Question

Every rational number is a real number. State whether the given statement is true or false. Justify.

Answer 1

Hint: In this type of question we just need to know the basics of the number system and definitions of real number and rational number is must to solve this question, after knowing definitions of above mentioned terms one must observe that a given statement is true or false.

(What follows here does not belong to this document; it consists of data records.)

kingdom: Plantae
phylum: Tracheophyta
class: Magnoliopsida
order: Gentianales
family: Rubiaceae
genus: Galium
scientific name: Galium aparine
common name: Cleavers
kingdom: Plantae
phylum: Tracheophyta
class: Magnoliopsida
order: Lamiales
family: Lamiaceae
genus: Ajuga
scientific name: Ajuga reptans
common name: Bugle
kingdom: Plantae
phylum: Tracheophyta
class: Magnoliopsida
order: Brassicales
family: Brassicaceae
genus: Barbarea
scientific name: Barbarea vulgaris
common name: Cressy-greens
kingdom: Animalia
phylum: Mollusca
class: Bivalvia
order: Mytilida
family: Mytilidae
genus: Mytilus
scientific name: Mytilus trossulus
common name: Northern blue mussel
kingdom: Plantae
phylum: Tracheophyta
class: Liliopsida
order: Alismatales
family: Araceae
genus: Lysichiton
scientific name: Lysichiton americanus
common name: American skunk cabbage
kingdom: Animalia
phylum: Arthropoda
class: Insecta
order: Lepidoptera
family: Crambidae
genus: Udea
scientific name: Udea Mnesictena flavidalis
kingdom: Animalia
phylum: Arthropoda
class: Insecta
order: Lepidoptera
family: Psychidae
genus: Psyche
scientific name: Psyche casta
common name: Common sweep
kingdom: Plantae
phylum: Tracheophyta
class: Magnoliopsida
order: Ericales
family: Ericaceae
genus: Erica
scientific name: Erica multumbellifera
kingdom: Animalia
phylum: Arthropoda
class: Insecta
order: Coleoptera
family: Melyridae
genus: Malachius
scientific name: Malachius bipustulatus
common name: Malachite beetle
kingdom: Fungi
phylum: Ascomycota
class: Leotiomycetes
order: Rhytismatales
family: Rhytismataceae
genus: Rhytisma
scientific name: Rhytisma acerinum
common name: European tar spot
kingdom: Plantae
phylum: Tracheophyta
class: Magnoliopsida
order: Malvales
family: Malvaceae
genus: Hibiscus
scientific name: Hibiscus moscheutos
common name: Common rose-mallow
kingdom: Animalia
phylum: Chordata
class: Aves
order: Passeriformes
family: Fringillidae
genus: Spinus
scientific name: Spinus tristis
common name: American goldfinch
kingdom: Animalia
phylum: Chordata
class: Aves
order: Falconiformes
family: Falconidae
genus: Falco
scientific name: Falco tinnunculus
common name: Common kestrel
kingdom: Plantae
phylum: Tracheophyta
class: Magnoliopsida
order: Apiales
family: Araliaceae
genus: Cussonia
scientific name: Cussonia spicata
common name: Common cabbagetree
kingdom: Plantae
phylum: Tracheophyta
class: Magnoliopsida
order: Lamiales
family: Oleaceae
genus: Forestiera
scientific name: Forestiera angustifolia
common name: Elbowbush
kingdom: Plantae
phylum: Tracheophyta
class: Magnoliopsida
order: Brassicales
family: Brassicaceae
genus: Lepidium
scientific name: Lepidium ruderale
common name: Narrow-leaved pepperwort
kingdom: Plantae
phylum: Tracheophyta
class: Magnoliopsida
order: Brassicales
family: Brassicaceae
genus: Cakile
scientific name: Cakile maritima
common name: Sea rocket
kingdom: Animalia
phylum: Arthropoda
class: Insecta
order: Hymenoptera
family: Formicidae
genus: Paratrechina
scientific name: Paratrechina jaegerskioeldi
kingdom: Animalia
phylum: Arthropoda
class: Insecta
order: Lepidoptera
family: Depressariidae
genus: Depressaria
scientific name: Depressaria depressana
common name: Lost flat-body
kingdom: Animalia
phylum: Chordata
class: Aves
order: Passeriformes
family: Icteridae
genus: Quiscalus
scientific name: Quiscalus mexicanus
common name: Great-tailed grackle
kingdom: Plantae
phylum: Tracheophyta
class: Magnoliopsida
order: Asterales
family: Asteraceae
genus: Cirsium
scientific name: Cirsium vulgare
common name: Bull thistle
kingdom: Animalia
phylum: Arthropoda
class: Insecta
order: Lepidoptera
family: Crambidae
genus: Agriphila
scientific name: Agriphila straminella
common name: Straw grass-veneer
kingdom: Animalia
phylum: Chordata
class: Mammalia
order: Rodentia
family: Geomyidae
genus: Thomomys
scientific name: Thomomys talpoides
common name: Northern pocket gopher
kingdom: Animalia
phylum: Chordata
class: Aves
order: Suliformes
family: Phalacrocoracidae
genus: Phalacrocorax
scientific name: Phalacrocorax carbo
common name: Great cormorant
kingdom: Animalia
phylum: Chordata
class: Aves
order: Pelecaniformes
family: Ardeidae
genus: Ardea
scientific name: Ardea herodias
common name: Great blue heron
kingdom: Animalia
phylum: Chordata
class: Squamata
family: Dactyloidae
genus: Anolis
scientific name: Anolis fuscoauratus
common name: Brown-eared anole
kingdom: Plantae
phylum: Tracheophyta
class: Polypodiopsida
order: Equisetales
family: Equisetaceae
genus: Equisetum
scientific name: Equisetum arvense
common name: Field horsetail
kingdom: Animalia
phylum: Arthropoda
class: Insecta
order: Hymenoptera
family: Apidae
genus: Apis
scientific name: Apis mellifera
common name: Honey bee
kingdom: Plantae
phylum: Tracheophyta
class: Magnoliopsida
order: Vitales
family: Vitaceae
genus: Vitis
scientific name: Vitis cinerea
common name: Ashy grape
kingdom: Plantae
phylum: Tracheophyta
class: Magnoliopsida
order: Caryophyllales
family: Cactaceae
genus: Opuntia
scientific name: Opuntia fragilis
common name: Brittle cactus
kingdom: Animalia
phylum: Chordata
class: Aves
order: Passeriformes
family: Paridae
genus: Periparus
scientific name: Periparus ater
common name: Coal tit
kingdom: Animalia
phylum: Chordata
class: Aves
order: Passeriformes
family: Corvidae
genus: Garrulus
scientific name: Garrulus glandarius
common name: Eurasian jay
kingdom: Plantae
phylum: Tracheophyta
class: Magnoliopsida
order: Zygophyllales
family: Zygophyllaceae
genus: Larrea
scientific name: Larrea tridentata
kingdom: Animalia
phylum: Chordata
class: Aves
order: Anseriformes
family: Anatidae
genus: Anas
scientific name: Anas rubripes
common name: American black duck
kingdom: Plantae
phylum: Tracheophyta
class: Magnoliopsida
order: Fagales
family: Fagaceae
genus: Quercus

Complete step by step answer:
To check if the above given statement is true or false we must know first the basic definition of Real numbers and rational numbers of the number system.
So below is the definition of Real Numbers:
Real numbers are simply the combination of rational and irrational numbers, in the number system. In general, all the arithmetic operations can be performed on these numbers and they can be represented in the number line, also. At the same time, the imaginary numbers are the un-real numbers, which cannot be expressed in the number line and is commonly used to represent a complex number.
Example - \[0,1,-1,2,5.\overline{3},\dfrac{1}{6}\] , etc.
As the above definition clearly says that real numbers consist of rational numbers, but apart from definition we will look after the concept or we can say definition of rational numbers and then we will see how they can be a subset of real numbers.
First we will see the definition of rational numbers:
In Maths, rational numbers are represented in \[\dfrac{p}{q}\] form where \[q\] is not equal to zero. It is also a type of real number. Any fraction with non-zero denominators is a rational number. Hence, we can say that \['0'\] is also a rational number, as we can represent it in many forms such as \[\dfrac{0}{1},\dfrac{0}{2},\dfrac{0}{3},\] etc. But, \[\dfrac{1}{0},\dfrac{2}{0},\dfrac{3}{0},\] etc. are not rational, since they give us infinite values. Also, check irrational numbers here and compare them with rational numerals.
As we noticed above by seeing the definition of rational numbers that rational numbers are ratio of two integers and the numbers which are terminating after decimal point or non-terminating but repeating can be represent in the form of rational numbers, therefore we can conclude two statements:
First, every real number cannot be represented as rational numbers.
Second is every rational number is a representation of a real number.
Therefore, the given statement that is “Every rational number is a real number” is TRUE.
Therefore our final answer is TRUE.

Note: The rational numbers can be seen as a fraction and it is widely being used everywhere in day to day life as when we want to share any whole thing then we use this concept, they are used in many industries and banks to calculate interest and loans and in many more problems.